Agree fully. Seemed like the Batmobiles got more goofy with each next movie in the franchise. IMO, most cartoon-ish character in the franchise:

Mr. Freeze. Arnold was a joke. And not a funny one. 

I think the 90's cartoon pegged him better. Brooding, mad as a hatter, but deep and thoughtful. Thoroughly depressed about his wife, to the point of insanity. The voice actor, (don't know his name) nailed him.


----------



## kdaracal (Jan 24, 2009)

Question for this now aging thread: I saw a Revell brand Batmobile (Forever) in my local hobby shop today. I wonder if it's a re-pop of this one? No mention of a light kit...


----------



## Zombie_61 (Apr 21, 2004)

kdaracal said:


> Question for this now aging thread: I saw a Revell brand Batmobile (Forever) in my local hobby shop today. I wonder if it's a re-pop of this one? No mention of a light kit...

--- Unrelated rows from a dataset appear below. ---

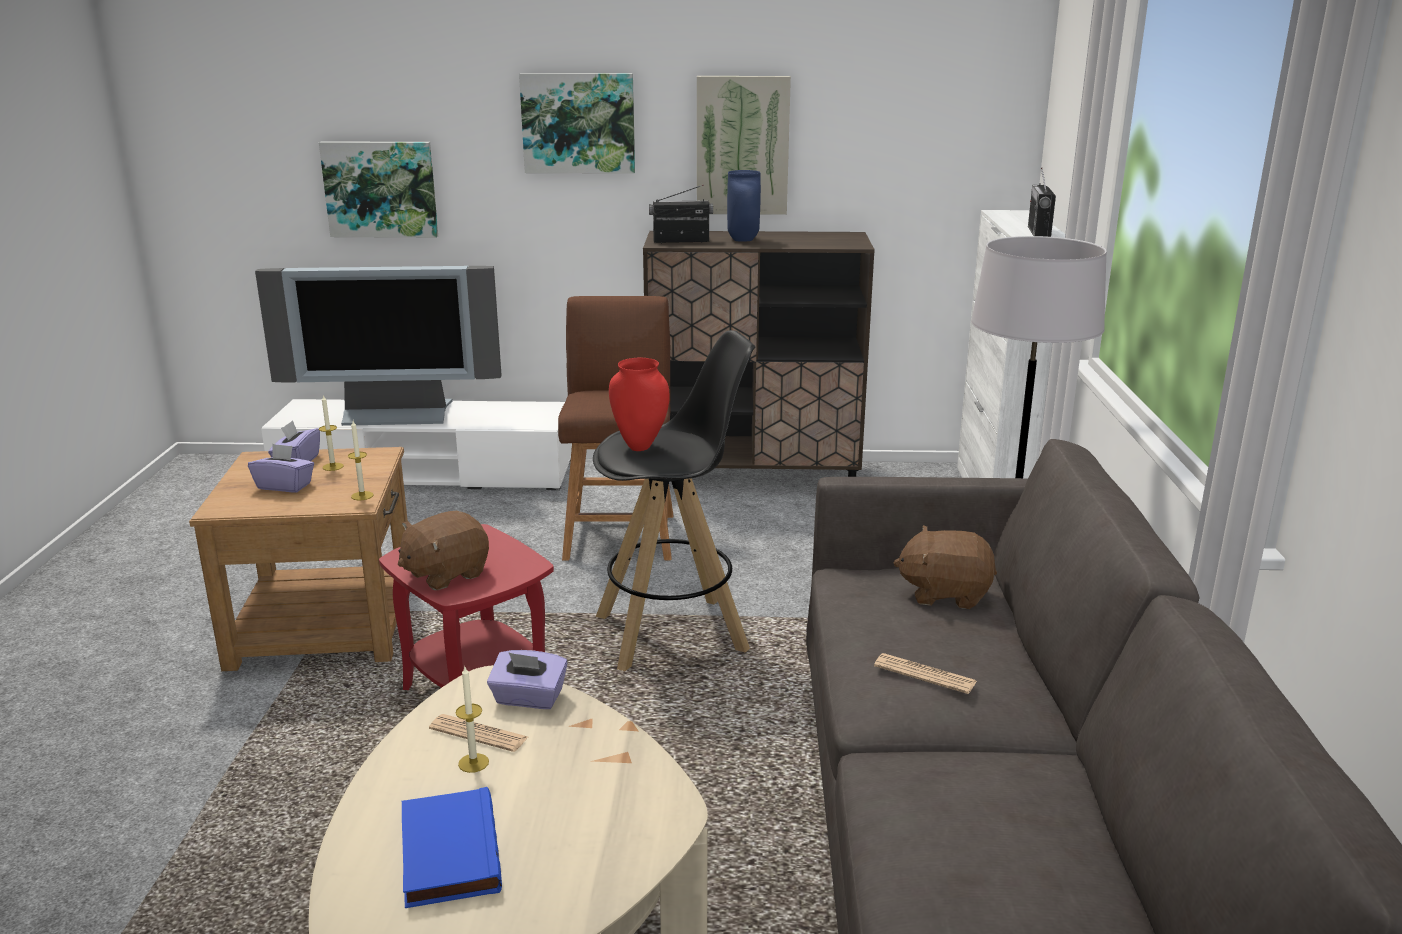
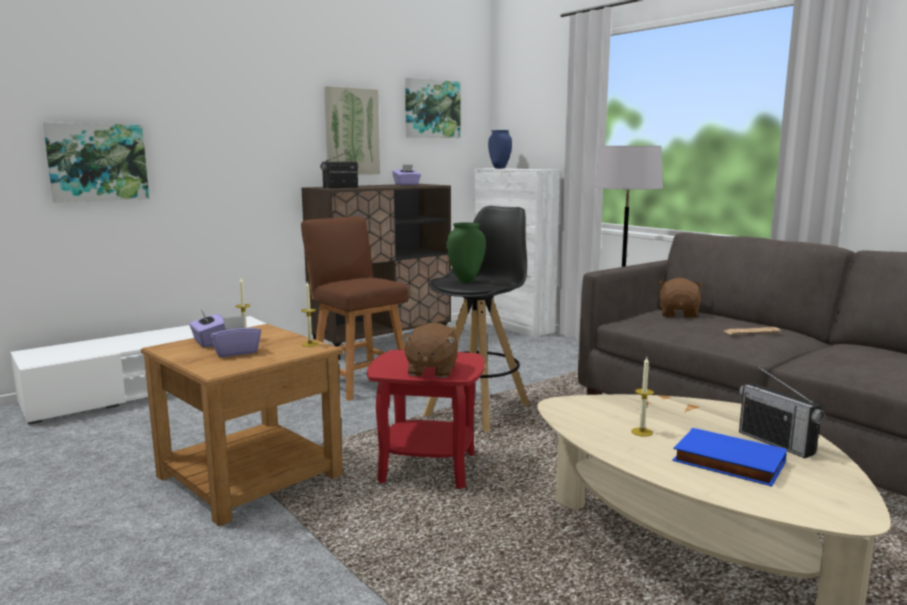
camera: 40 degrees left, 10 degrees down
television [255,266,502,426] -> none
newspaper [429,714,528,752] -> none
purple tissue box [487,650,568,709] -> purple tissue box moved to [392,165,421,185]
picture [519,73,635,174] -> picture moved to [405,78,460,138]
red vase [609,358,670,451] -> green vase [446,222,486,283]
blue vase [727,170,761,242] -> blue vase moved to [488,130,512,169]
brown plush toy [894,525,997,609] -> brown plush toy turned 135 degrees clockwise [658,278,702,318]
radio [1028,167,1056,237] -> radio moved to [738,365,825,458]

No, it's not a re-pop. Revell created their own tooling, and it does not include a light kit; black styrene with some chrome-plated parts, and decals for the bat insignias on the wheels.


----------



## spock62 (Aug 13, 2003)

Zombie_61 said:


> No, it's not a re-pop. Revell created their own tooling, and it does not include a light kit; black styrene with some chrome-plated parts, and decals for the bat insignias on the wheels.


Built this kit back when it first came out. Looks pretty good compared to the actual movie car, plus it's in the "correct scale" of 1/25. Windshield/canopy can be shown open, has detailed interior and the top fin can be built folded or opened. The Bandai kit is in no way similar to the Revell kit, except for subject matter of course! If you want this Batmobile in 1/25 scale, it's your only choice, and it happens to be a good kit. Still, considering the finer detail and the neat lighting feature, the Bandai kit is an overall better choice IMO.


----------



## kdaracal (Jan 24, 2009)

Thanks for the clarification, gentlemen! Bigger would be better, IMO.


----------